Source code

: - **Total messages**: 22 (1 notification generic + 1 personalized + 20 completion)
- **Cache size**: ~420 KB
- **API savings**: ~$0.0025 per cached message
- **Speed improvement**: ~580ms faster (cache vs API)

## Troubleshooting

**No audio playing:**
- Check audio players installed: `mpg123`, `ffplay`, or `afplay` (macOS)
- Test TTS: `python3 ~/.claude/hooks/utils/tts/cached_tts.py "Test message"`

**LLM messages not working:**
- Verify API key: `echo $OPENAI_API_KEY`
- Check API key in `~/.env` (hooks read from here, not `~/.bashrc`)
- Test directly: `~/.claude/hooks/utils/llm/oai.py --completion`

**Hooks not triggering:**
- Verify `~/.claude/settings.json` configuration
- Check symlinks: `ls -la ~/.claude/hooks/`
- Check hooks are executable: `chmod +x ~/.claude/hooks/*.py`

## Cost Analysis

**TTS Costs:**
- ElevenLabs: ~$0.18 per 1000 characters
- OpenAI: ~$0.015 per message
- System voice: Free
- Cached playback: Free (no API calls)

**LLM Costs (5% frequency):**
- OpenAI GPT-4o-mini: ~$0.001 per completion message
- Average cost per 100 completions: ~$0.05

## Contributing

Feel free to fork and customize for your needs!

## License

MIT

* * *

Job item: Starting at the first line of the records above, please copy every line exactly through the line containing "- Average cost per 100 completions: ~$0.05", and stop there.

Solution to the problem:
Source code

: - **Total messages**: 22 (1 notification generic + 1 personalized + 20 completion)
- **Cache size**: ~420 KB
- **API savings**: ~$0.0025 per cached message
- **Speed improvement**: ~580ms faster (cache vs API)

## Troubleshooting

**No audio playing:**
- Check audio players installed: `mpg123`, `ffplay`, or `afplay` (macOS)
- Test TTS: `python3 ~/.claude/hooks/utils/tts/cached_tts.py "Test message"`

**LLM messages not working:**
- Verify API key: `echo $OPENAI_API_KEY`
- Check API key in `~/.env` (hooks read from here, not `~/.bashrc`)
- Test directly: `~/.claude/hooks/utils/llm/oai.py --completion`

**Hooks not triggering:**
- Verify `~/.claude/settings.json` configuration
- Check symlinks: `ls -la ~/.claude/hooks/`
- Check hooks are executable: `chmod +x ~/.claude/hooks/*.py`

## Cost Analysis

**TTS Costs:**
- ElevenLabs: ~$0.18 per 1000 characters
- OpenAI: ~$0.015 per message
- System voice: Free
- Cached playback: Free (no API calls)

**LLM Costs (5% frequency):**
- OpenAI GPT-4o-mini: ~$0.001 per completion message
- Average cost per 100 completions: ~$0.05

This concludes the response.